Em frente da casa onde moro tem uma escola estadual. No dia da eleição, a rua fica tomada de carros. Neste ano não foi diferente. E um carro passou o dia bloqueando a minha garagem. Achei que era um eleitor e não ia demorar. Mas não era. Meu filho precisou sair e teve de chamar um Uber.

Como o carro não saía, imaginei o óbvio, deveria ser um mesário. Por volta das 17h30, fiquei por ali na expectativa de conhecer o motorista desatento. Nesse meio tempo, passaram alguns vizinhos, alguns conhecidos, outros não.

Bastou o primeiro se inteirar do que aconteceu para que todos os outros fossem informados e se juntassem num verdadeiro ato de solidariedade a mim e repulsa ao contraventor. Impressiona como um caso desses mobiliza e enfurece as pessoas.

Todos estavam muito mais incomodados do que eu. Alguns se propuseram a ir até a escola à caça do dono do carro. Outros insistiam que eu chamasse a polícia, o guincho, o diabo. Houve até os que sugeriram esvaziamento de pneus, riscos na lataria, quebra de vidros.

A coisa tomava tamanha proporção que passei a temer pelo pior, pedi licença e voltei a entrar em casa. Lá fiquei, espiando pela fresta da garagem, até me certificar de que todos tinham ido embora.

Só, então, voltei a sair. Eu tinha deixado um bilhete no para-brisa do carro, onde perguntava se a pessoa não tinha percebido que a guia era rebaixada. Só isso. Passados cinco minutos, uma senhora vira a esquina e atravessa a rua deserta em direção ao carro. Coloquei-me fora do campo de visão dela.

Apanhou o bilhete, balançou a cabeça bem chateada e veio confirmar que, de fato, estava em frente a um portão de garagem.

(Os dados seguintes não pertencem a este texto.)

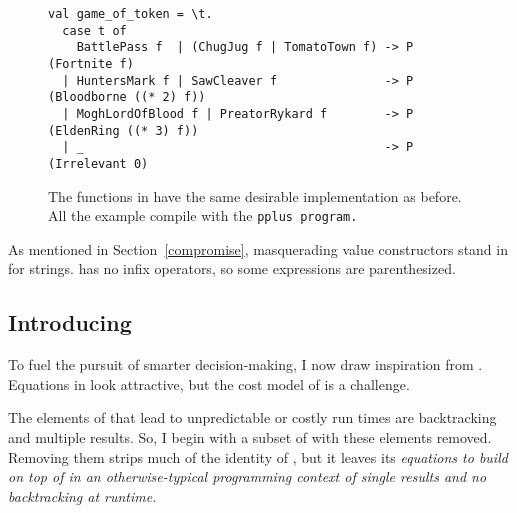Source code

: \documentclass[manuscript,screen,review, 12pt, nonacm]{acmart}
\begin{document}
\begin{figure}[ht]
\begin{minipage}[h]{0.5\linewidth}
\begin{lstlisting}[numbers=none, basicstyle=\tiny, xleftmargin=2em,
                      frame=single]
   \end{lstlisting}
            \label{fig:pptriplelookup} 
        \vspace{4ex}
      \end{minipage} 
      \begin{minipage}[h]{\linewidth}
        \pplst 
        \begin{lstlisting}[numbers=none, basicstyle=\tiny, xleftmargin=9em,
          showstringspaces=false,
          frame=single]
val game_of_token = \t. 
  case t of  
    BattlePass f  | (ChugJug f | TomatoTown f) -> P (Fortnite f)
  | HuntersMark f | SawCleaver f               -> P (Bloodborne ((* 2) f))
  | MoghLordOfBlood f | PreatorRykard f        -> P (EldenRing ((* 3) f))
  | _                                          -> P (Irrelevant 0)
\end{lstlisting}
          \label{fig:ppgot}
      \vspace{4ex}
      \end{minipage}%
      \caption{The functions in \PPlus have the same desirable implementation as
      before. All the example compile with the \tt{pplus} program.}
  \label{fig:ppfuncs}
    \end{figure}        
    
    As mentioned in Section~\ref{compromise}, masquerading value constructors
    stand in for strings. \PPlus has no infix operators, so some expressions are
    parenthesized. 


\subsection{Introducing \VMinus }
\label{vminus}

        To fuel the pursuit of smarter decision-making, I now draw inspiration
        from \VC. Equations in \VC look attractive, but the cost model of \VC is
        a challenge. 
        
        The elements of \VC that lead to unpredictable or costly run times are
        backtracking and multiple results. So, I begin with a subset of \VC with
        these elements removed. Removing them strips much of the identity of
        \VC, but it leaves its \it{equations} to build on top of in an
        otherwise-typical programming context of single results and no
        backtracking at runtime. 
        
\end{document}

Quando me viu, ruborizou e começou a pedir mil desculpas, em voz alta. Foi o que bastou para que portas e janelas começassem a ser abertas e uma horda de vizinhos de cenho fechado voltassem à rua e cercassem a pobre criatura. As críticas foram de ironias às acusações mais pesadas.

Tive de, literalmente, empurrar um para longe da mulher. Gritei que fossem todos embora. Alguns foram, outros apenas se afastaram, sempre de olho no desfecho da situação. Desaforos de quando em quando ainda reboavam pela rua. A motorista estava apavorada e eu acabei tendo de pedir desculpas a ela por aquilo tudo.

Quase às lágrimas, voltou a dizer que não tinha reparado na guia. Falei que não era nada e fosse embora em paz.

Fiz esse registro porque me impressionou a maneira com que as pessoas lidam com situações em que farejam um potencial ultraje a algum direito ligado à propriedade.

Tudo é logo atribuído a desrespeito, a desaforo, como se representasse um risco crucial em suas vidas. Parece que há um permanente estado de prontidão contra invasões de privacidade, reais ou simbólicas.

Não há o menor espaço para a suposição de que pode ter havido um engano, uma simples distração, um descuido. Que força é essa que torna a todos cruéis e insanos? Que receio é esse que faz perder o bom senso e a sensatez? Fiquei pensando: será que não tenho razões mais nobres para virar uma causa?